The New York Times runs “all-sex-workers-are-victims” op-eds. The sex workers, blogging in force at Bound, Not Gagged and elsewhere, beg to differ. They also provide some practical policy guidance. Here, for example, is a list of policy goals from Jill Brenneman of Sex Worker’s Outreach Project East.
• Decriminalization of all aspects of sex work involving consenting adults.
• The right to form and join professional associations or unions.
• The right to work on the same basis as other independent contractors and employers and to receive the same benefits as other self-employed or contracted workers.
• No taxation without such rights and representation.
• Advocating sex worker rights to be free from coercion, violence, sexual abuse, child labor, rape and racism.
• Legal support for sex workers who want to sue those who exploit their labor.
• The right to travel across national boundaries and obtain work permits wherever we live.

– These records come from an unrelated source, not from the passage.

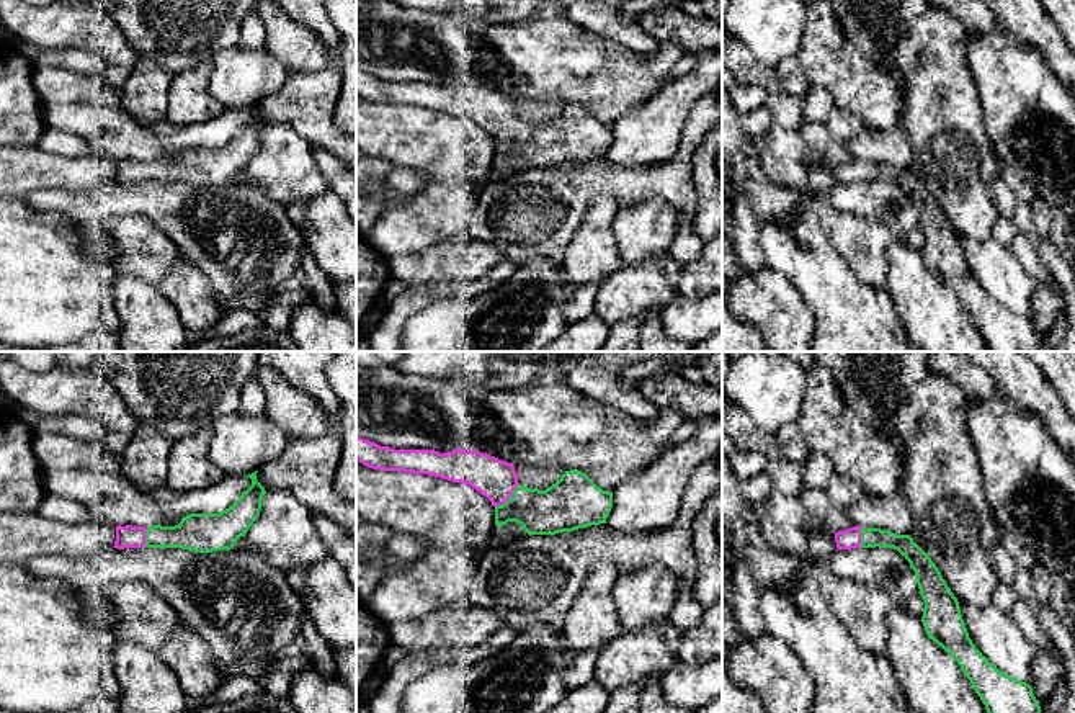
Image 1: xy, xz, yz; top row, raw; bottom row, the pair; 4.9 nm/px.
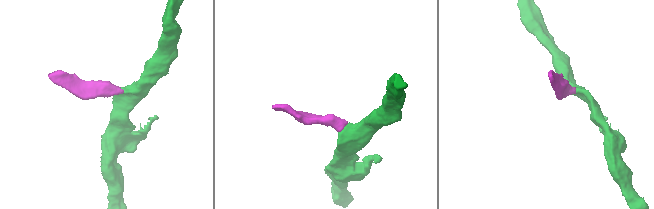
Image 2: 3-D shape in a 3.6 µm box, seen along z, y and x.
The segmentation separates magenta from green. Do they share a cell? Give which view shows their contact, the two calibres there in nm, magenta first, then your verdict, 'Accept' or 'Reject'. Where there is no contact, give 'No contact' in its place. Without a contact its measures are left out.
Touches magenta in xz. Thickness 200 nm (magenta) against 220 nm. Accept

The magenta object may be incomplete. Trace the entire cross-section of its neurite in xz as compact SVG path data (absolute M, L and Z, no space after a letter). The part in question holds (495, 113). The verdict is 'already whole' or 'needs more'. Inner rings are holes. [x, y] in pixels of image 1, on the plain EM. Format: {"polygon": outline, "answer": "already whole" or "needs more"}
{"polygon": "M356 70L356 93L372 103L428 108L469 118L495 141L495 159L503 160L508 155L516 155L529 170L555 168L606 157L613 141L613 126L598 121L582 105L565 105L560 113L546 124L529 123L518 116L513 96L480 85L466 85L462 82L448 87L435 83L394 83Z", "answer": "needs more"}

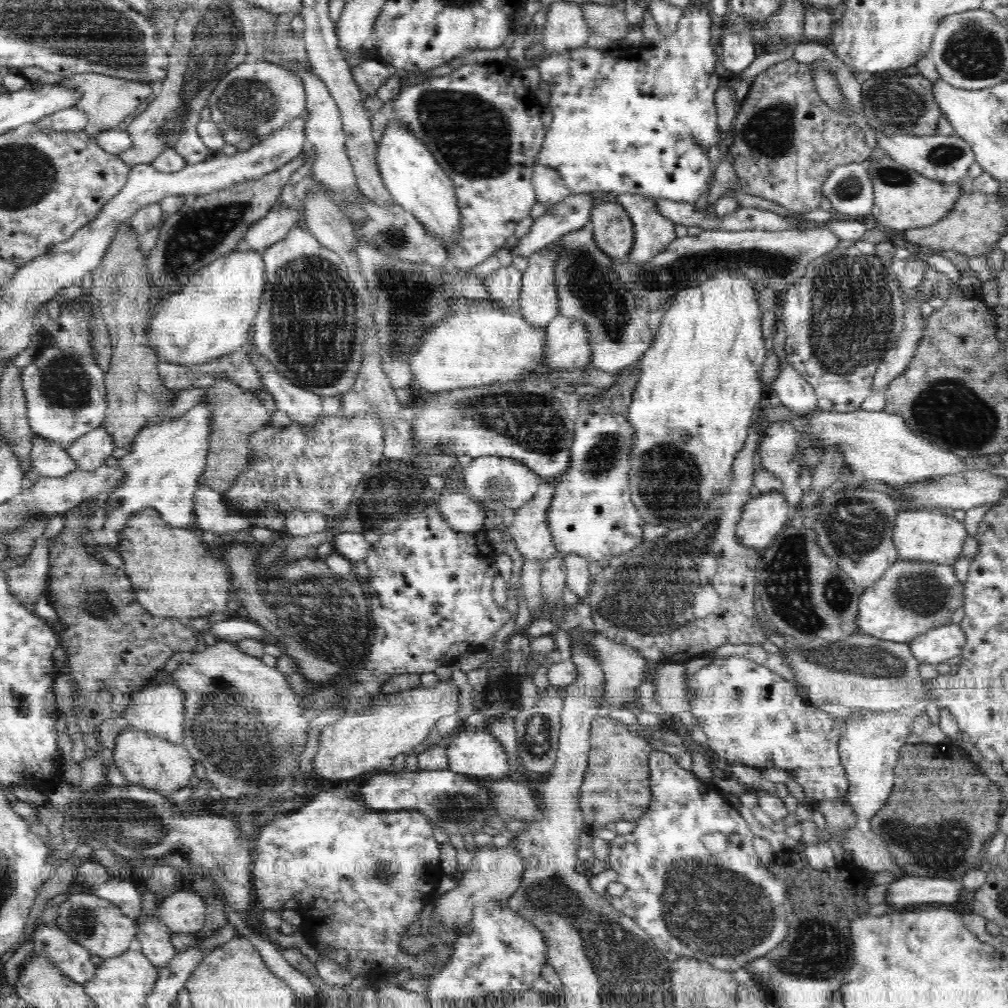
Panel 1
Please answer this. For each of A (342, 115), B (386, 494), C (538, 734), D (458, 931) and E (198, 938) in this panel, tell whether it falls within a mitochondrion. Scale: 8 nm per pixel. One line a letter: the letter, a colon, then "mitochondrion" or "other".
A: other
B: mitochondrion
C: mitochondrion
D: other
E: other

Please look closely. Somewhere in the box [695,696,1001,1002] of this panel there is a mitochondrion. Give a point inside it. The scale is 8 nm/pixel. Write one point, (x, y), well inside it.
(938, 847)

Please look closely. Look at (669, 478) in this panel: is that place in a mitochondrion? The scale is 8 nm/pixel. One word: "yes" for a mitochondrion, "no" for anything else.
yes

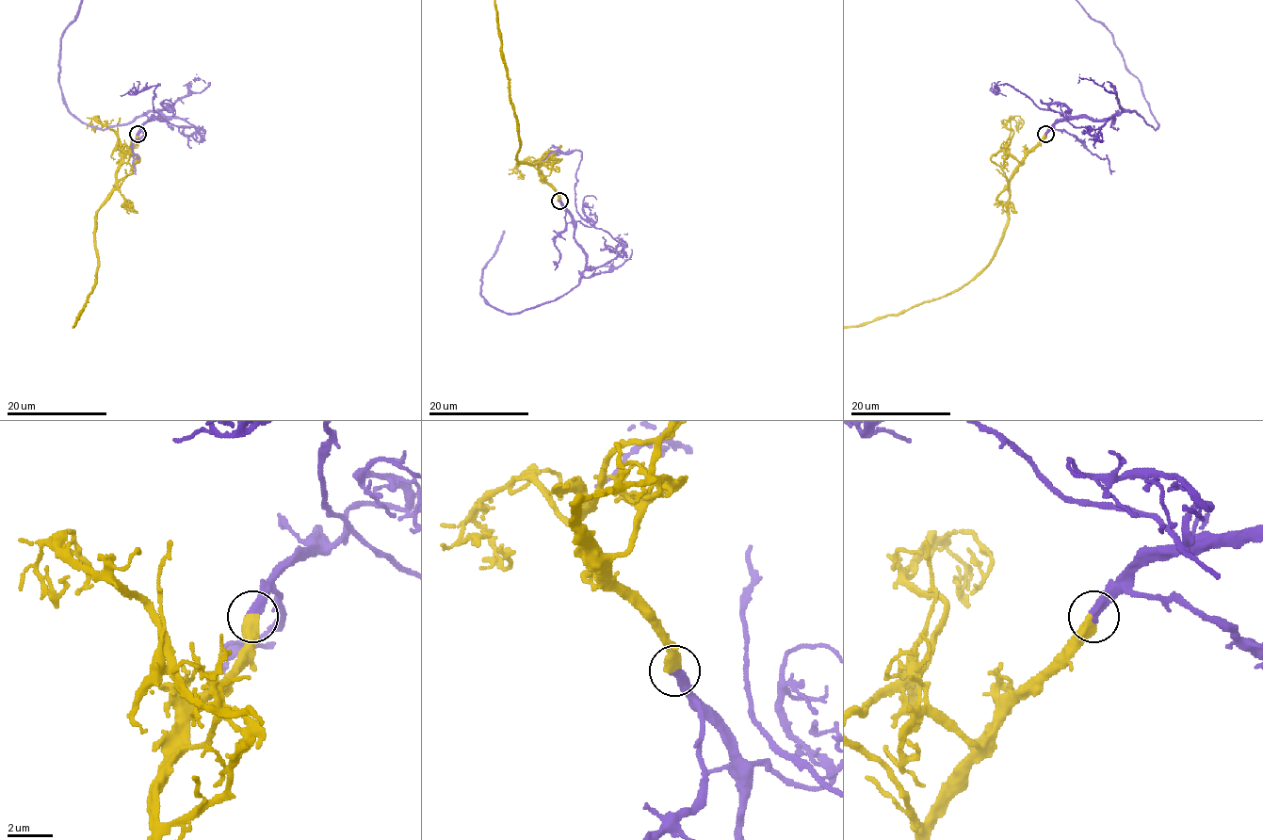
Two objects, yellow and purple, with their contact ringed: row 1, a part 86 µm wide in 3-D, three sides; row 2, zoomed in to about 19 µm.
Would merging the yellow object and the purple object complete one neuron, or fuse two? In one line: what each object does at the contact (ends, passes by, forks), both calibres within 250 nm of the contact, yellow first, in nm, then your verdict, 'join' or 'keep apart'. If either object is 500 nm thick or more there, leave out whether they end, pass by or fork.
calibres 500 and 440 nm; join

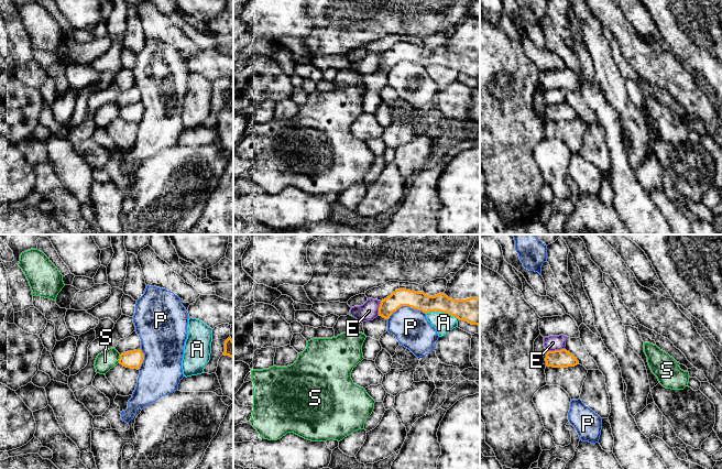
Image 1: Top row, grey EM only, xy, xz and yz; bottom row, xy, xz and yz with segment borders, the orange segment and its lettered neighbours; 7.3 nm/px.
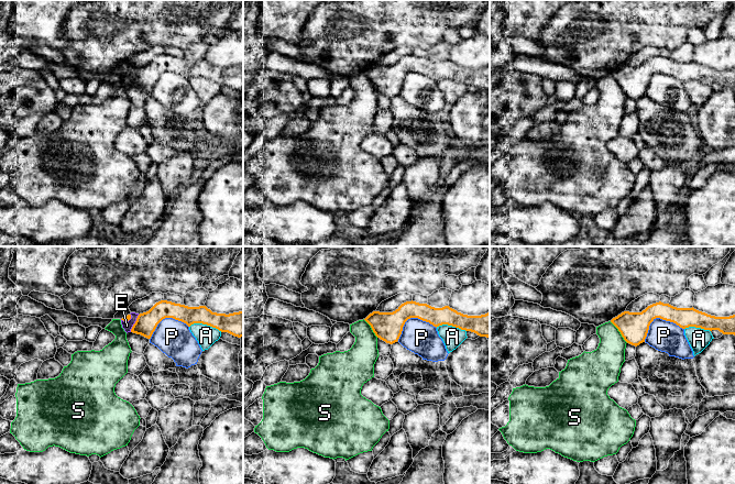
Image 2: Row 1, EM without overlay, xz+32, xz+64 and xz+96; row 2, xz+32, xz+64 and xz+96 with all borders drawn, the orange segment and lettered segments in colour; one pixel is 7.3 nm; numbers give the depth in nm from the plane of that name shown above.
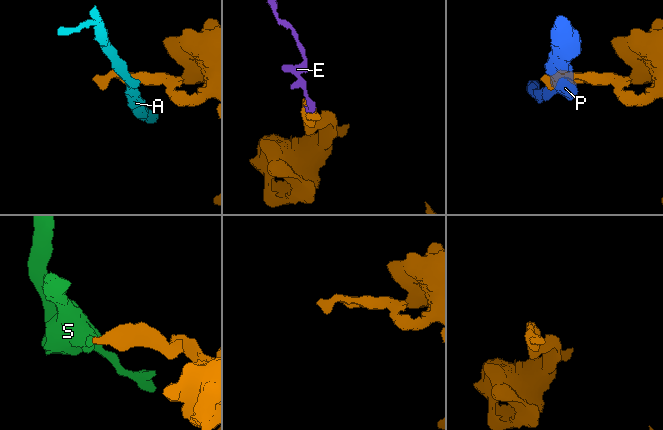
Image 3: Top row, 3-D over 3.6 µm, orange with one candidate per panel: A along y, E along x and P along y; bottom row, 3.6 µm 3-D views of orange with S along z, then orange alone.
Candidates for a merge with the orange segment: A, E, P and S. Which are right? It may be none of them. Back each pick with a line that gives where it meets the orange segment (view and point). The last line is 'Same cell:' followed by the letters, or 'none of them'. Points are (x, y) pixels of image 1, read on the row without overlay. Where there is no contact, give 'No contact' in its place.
Same cell: none of them

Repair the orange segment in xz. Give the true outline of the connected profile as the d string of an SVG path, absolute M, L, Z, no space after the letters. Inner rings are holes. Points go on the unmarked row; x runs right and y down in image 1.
M398 42L381 54L379 69L389 73L402 59L408 59L425 67L441 65L455 69L459 74L466 74L471 78L480 78L480 52L478 51L452 53L445 46L429 50L424 45Z

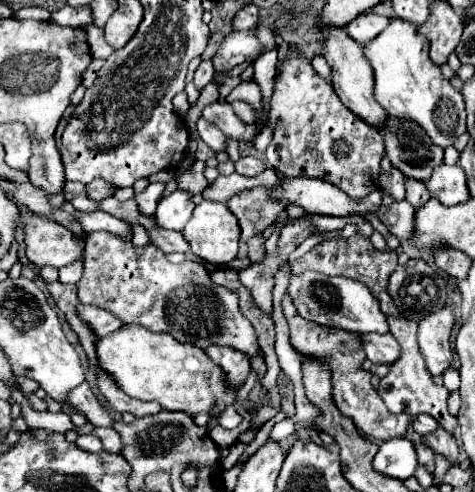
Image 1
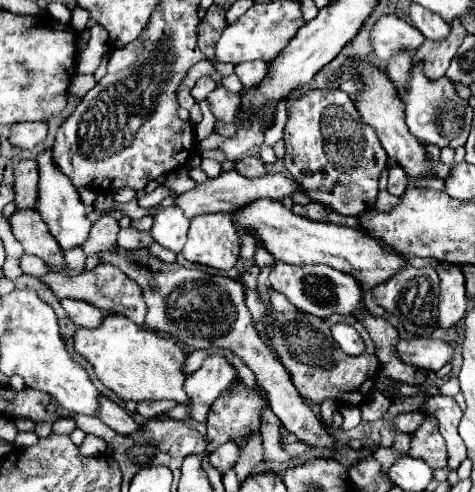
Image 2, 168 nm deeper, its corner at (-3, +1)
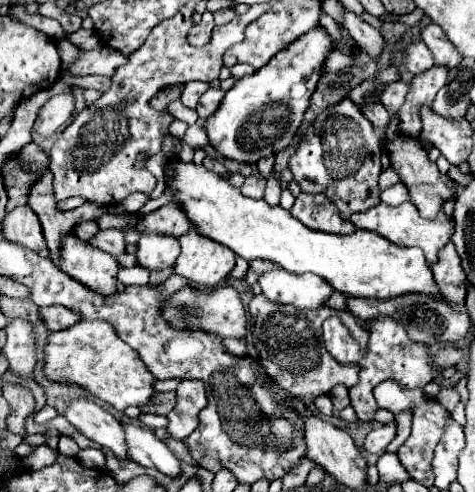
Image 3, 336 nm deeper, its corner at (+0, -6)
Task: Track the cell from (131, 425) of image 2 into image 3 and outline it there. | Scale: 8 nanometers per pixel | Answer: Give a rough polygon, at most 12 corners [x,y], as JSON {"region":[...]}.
{"region":[[122,423],[128,457],[178,475],[176,455],[146,427]]}

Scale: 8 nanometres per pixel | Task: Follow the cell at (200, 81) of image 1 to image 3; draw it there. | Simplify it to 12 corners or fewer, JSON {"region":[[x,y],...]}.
{"region":[[204,81],[186,83],[180,101],[196,107],[206,89]]}

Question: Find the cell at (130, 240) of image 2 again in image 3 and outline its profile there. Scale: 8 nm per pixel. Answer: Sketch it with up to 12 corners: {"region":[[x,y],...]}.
{"region":[[120,229],[100,231],[94,247],[118,257],[126,253]]}

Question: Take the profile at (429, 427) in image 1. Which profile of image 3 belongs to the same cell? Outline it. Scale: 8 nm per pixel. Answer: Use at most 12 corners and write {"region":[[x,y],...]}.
{"region":[[396,421],[368,433],[364,449],[382,453],[396,437]]}

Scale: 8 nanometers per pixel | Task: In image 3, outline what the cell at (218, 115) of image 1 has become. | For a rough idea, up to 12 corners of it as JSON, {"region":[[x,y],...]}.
{"region":[[208,89],[196,107],[208,119],[218,111],[226,91]]}

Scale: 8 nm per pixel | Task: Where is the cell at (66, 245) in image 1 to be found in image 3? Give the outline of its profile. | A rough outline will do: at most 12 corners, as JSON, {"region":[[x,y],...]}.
{"region":[[26,205],[4,217],[4,235],[50,257],[40,221]]}

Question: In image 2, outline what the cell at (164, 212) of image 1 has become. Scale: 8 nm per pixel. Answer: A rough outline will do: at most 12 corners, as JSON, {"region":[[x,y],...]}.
{"region":[[167,206],[153,218],[149,234],[163,248],[179,254],[189,220]]}

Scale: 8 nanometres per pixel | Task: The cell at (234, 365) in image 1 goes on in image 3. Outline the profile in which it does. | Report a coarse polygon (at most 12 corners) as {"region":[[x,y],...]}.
{"region":[[200,379],[180,381],[168,433],[186,439],[206,407]]}

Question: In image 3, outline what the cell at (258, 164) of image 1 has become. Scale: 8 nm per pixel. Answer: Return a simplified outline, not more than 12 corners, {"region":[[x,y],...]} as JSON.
{"region":[[260,175],[246,177],[242,195],[262,199],[266,179]]}

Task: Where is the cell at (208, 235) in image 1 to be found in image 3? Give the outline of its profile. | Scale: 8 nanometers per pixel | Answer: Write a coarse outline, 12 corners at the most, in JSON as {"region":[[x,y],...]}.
{"region":[[190,229],[180,237],[176,273],[218,285],[236,255]]}

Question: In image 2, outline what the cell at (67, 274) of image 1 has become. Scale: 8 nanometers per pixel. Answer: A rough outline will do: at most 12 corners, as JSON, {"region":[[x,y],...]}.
{"region":[[103,214],[83,248],[85,254],[115,252],[117,220]]}

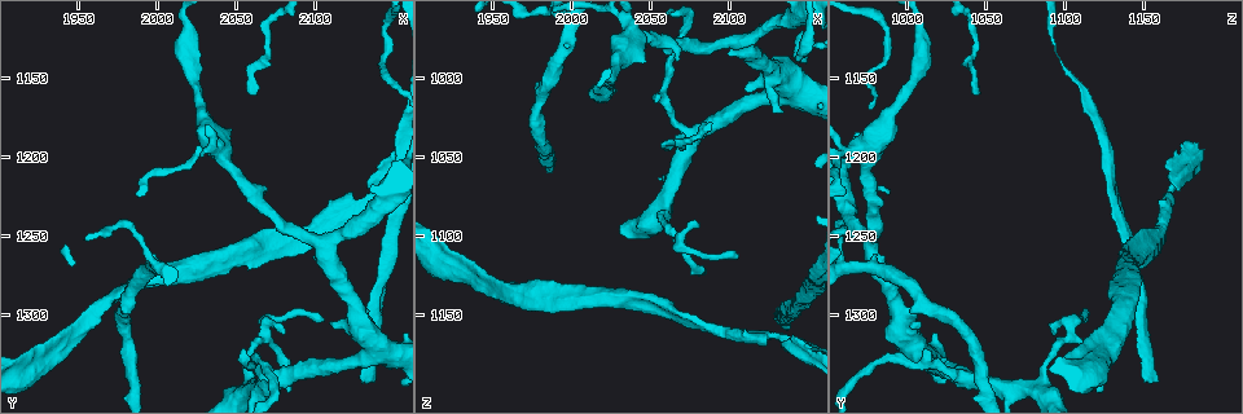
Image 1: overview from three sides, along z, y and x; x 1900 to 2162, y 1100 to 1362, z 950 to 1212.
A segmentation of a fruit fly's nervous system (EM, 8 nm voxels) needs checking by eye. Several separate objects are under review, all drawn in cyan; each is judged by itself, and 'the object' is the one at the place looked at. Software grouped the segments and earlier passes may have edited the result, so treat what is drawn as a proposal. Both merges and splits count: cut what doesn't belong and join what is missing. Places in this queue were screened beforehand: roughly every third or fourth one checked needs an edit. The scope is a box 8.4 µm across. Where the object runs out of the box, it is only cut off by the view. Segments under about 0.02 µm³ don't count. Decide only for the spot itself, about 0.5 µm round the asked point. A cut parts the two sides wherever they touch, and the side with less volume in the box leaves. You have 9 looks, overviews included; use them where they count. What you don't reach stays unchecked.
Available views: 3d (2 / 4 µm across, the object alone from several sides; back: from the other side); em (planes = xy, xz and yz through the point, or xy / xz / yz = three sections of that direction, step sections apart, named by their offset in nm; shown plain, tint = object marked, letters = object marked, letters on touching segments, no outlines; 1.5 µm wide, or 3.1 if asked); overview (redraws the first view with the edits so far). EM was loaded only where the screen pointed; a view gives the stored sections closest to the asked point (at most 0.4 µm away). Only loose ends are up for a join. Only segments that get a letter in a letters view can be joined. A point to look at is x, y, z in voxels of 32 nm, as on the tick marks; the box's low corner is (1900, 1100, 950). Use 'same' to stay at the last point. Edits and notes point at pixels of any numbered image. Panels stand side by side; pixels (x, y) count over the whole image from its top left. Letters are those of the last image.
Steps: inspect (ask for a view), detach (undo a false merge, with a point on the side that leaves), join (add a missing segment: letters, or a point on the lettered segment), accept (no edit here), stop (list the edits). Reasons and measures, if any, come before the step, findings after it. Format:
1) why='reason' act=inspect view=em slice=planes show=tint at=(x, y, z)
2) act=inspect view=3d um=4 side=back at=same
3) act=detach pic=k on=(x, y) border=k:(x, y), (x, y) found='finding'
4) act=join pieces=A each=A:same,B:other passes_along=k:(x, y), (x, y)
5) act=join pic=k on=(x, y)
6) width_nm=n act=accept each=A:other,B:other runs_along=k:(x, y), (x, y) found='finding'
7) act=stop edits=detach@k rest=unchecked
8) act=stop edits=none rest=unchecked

why='tapers out' act=inspect view=em slice=xy step=8 show=tint at=(2102, 1304, 1114)

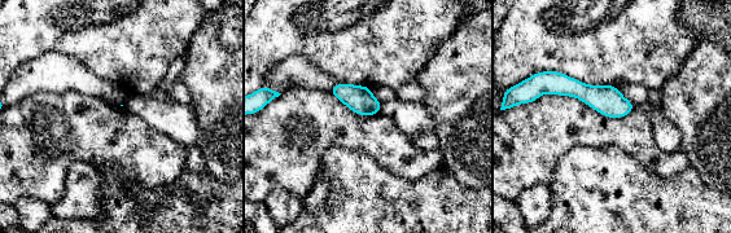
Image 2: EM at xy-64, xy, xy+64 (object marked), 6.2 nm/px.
why='another direction' act=inspect view=em slice=planes show=letters at=same

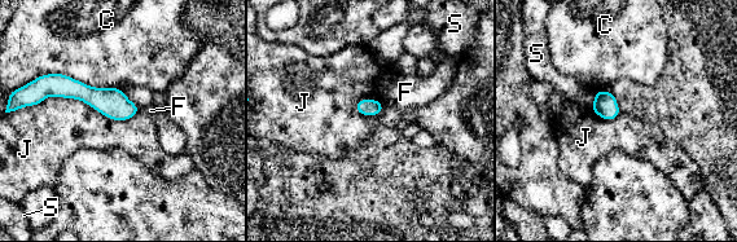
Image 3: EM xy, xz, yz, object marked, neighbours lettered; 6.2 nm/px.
longest_contact=J:650nm act=accept each=C:other,F:other,J:other,S:other runs_along=3:(51, 88), (78, 89), (134, 110) found='no lettered segment goes on from it'

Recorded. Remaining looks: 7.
act=inspect view=3d um=2 at=(2136, 1342, 1160)

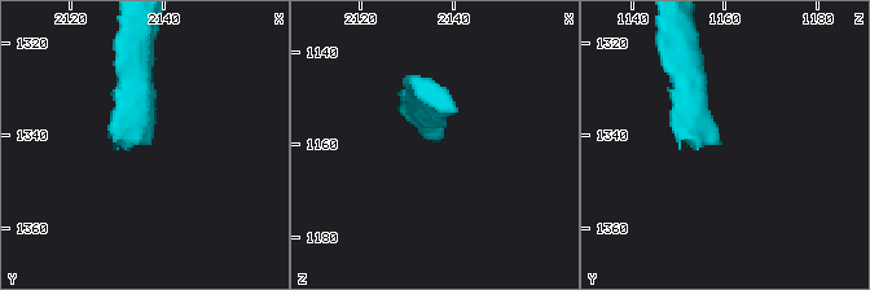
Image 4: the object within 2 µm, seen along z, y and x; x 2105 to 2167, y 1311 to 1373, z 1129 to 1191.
act=inspect view=em slice=planes show=letters at=(2136, 1343, 1160)

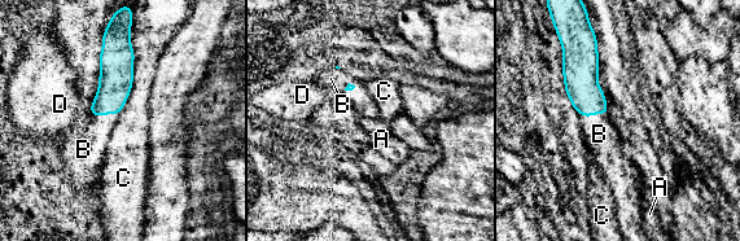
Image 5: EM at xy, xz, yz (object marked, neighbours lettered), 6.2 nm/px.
act=join pieces=B each=A:other,B:same,C:other,D:other found='it goes on there'

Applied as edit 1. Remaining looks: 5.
why='thick turns thin' act=inspect view=em slice=planes show=letters at=(2130, 1232, 1166)

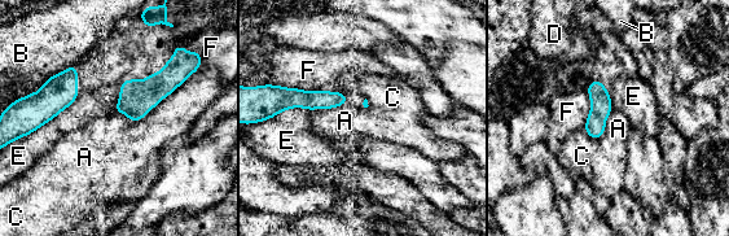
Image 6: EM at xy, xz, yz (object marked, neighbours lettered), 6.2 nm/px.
act=accept each=A:other,B:other,C:other,D:other,E:other,F:other runs_along=6:(596, 83), (597, 118), (594, 135) found='all the same neuron'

• Clean and safe places to work.
• The right to choose whether to work on our own or co-operatively with other sex workers.
• The absolute right to say no.
• Access to health clinics where we do not feel stigmatized.
• Re-training programs for sex workers who want to leave the industry.
• An end to social attitudes which stigmatize those who are or have been sex workers.
• Working to end child sexual tourism
I’m struggling to figure out which of these provisions the abolitionists (even apparently lapsed ones such as Eliot Spitzer) could possibly object to.